The price of oil has collapsed from near $120 a barrel in June last year to lows of around $45 a barrel in January, although it has since bounced back to around the $60-a-barrel level.
This dramatic fall in prices was due to weak demand, a strong dollar and booming U.S. oil production, according to the International Energy Agency (IEA).
However, OPEC's reluctance to cut output has also been seen as a key reason behind the fall. This has led some analysts to argue that the rivals have been playing a "game of chicken" over the price of oil before cutting back to ease the oversupply.
And U.S. shale producers appear to have succumbed to the pressure. Over recent months, the producers have been busy dialing back their operations and research firm Baker Hughes reported Friday that the U.S. oil rig count had fallen for the 22nd consecutive week.
But the IEA stated Wednesday that far from winning the "battle," it had only just begun for OPEC.

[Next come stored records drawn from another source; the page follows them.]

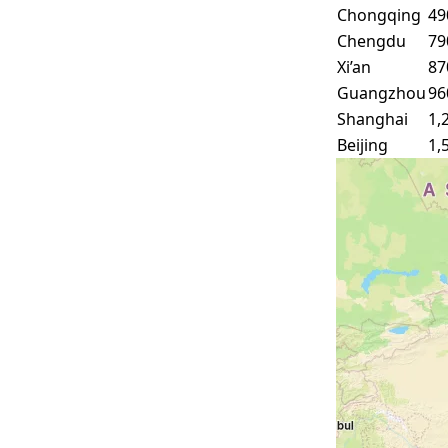
Chongqing
49
Chengdu
79
Xi’an
87
Guangzhou
96
Shanghai
1,
Beijing
1,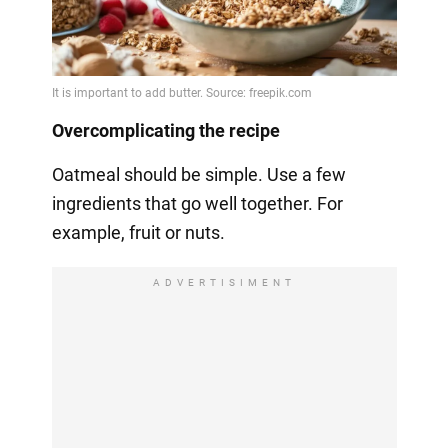
Overcomplicating the recipe
Oatmeal should be simple. Use a few
ingredients that go well together. For
example, fruit or nuts.
ADVERTISIMENT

Russian oil companies are coping well, Brazil's state oil firm was a "success" story and Chinese, Vietnamese and Malaysian output was also seeing healthy growth, it said.
"(It would be) premature to suggest that OPEC has won the battle for market share," the IEA said.
"The move by the group's core Gulf members last November not to cut production in defense of prices was only the first step in a plan that includes actually ramping up output and aggressively investing in future production capacity."
Kuwait, Saudi Arabia and the United Arab Emirates are raising their rig counts, and Iraq and Libya are continuing to increase production, the IEA highlighted. Iranian supplies have also hit their highest since July 2012, it added.
"The rest of the oil patch is not standing still. As the market continues to rebalance, pockets of supply growth are emerging from unsuspected corners...the market's short-term fundamentals still look relatively loose," the energy think tank said.
The IEA on Wednesday kept its 2015 forecast for global oil demand growth unchanged at an average of 93.60 million b/d (barrels per day).
It also said that global oil supply growth remained at a steep 3.2 million b/d year-on-year in April, adding that total oil supplies were flat from March as higher OPEC output had offset a drop in non-OPEC supply.
It predicted that supply growth for 2015 from non-OPEC producers would be 830,000 b/d, up by 200,000 b/d since last month's report.